[[ TEXT SHOWN open ]]

Audio feature. TensorFlow1.4 and VGGish pretrained on AudioSet is required. Feature file also can be found from here (password: cvpr).

python feat_script/extract_audio_feat/audio_feature_extractor.py

2D visual feature. Pretrained models library is required.

python feat_script/eatract_visual_feat/extract_rgb_feat.py

3D visual feature.

python feat_script/eatract_visual_feat/extract_3d_feat.py

14x14 visual feature.

python feat_script/extract_visual_feat_14x14/extract_14x14_feat.py

Baseline Model

Training

python net_grd_baseline/main_qa_grd_baseline.py --mode train

Testing

python net_grd_baseline/main_qa_grd_baseline.py --mode test

Our Audio-Visual Spatial-Temporal Model

We provide trained models and you can quickly test the results. Test results may vary slightly on different machines.

[[ TEXT SHOWN closed ]]

[TASKS]:
a – Answer these questions using the feature-extraction and model instructions above:
(i) Which two things are required for the audio feature?
(ii) Which script extracts the 14x14 visual feature?
(iii) Which mode value is passed to the baseline script for testing?
b – Write the next part of the feature-extraction and model instructions above, starting after their final sentence.

[[ DATA EXCERPT open ]]

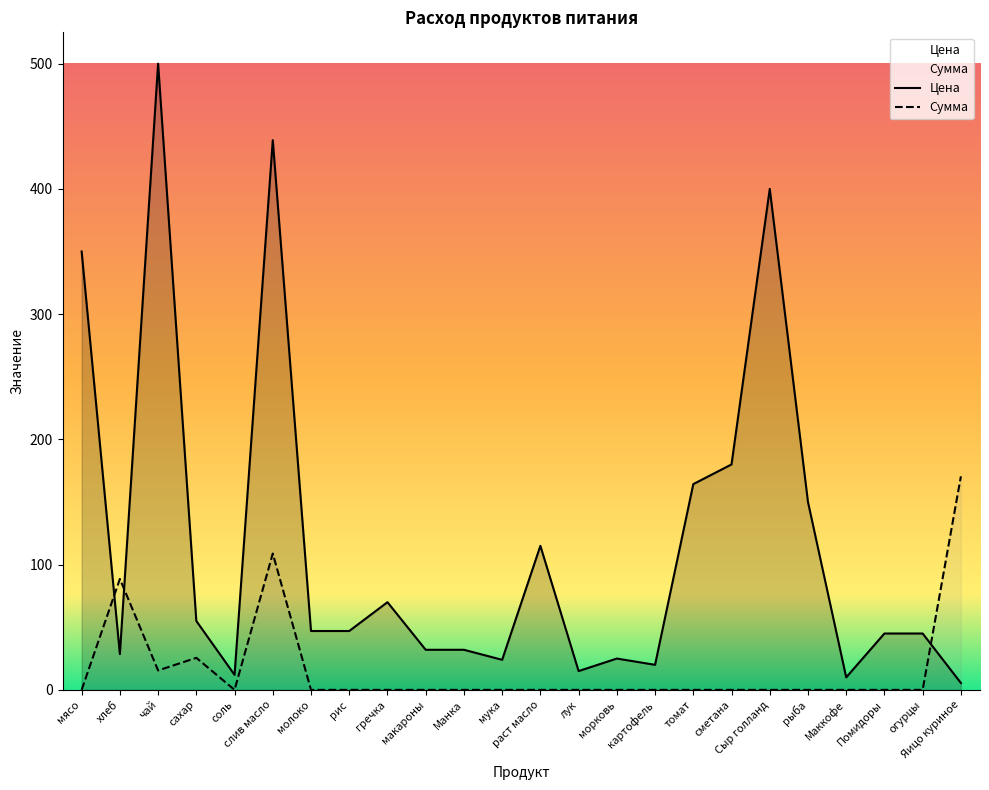

Does the chart display data point markers on the line(s)?

No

[[ DATA EXCERPT closed ]]

[RESPONSES]:
a –
(i) TensorFlow1.4 and VGGish pretrained on AudioSet.
(ii) feat_script/extract_visual_feat_14x14/extract_14x14_feat.py
(iii) test

b –
python net_grd_avst/main_avst.py --mode train \
	--audio_dir = "path to your audio features"
	--video_res14x14_dir = "path to your visual res14x14 features"

Audio-Visual grounding generation

python grounding_gen/main_grd_gen.py

Training

python net_grd_avst/main_avst.py --mode train \
	--audio_dir = "path to your audio features"
	--video_res14x14_dir = "path to your visual res14x14 features"

Testing

python net_grd_avst/main_avst.py --mode test \
	--audio_dir = "path to your audio features"
	--video_res14x14_dir = "path to your visual res14x14 features"

Results

Audio-visual video question answering results of different methods on the test set of MUSIC-AVQA. The top-2 results are highlighted. Please see the citations in the [Paper] for comparison methods.
Visualized spatio-temporal grounding results

We provide several visualized spatial grounding results. The heatmap indicates the location of sounding source. Through the spatial grounding results, the sounding objects are visually captured, which can facilitate the spatial reasoning.

Firstly, ./grounding_gen/models_grd_vis/ should be created.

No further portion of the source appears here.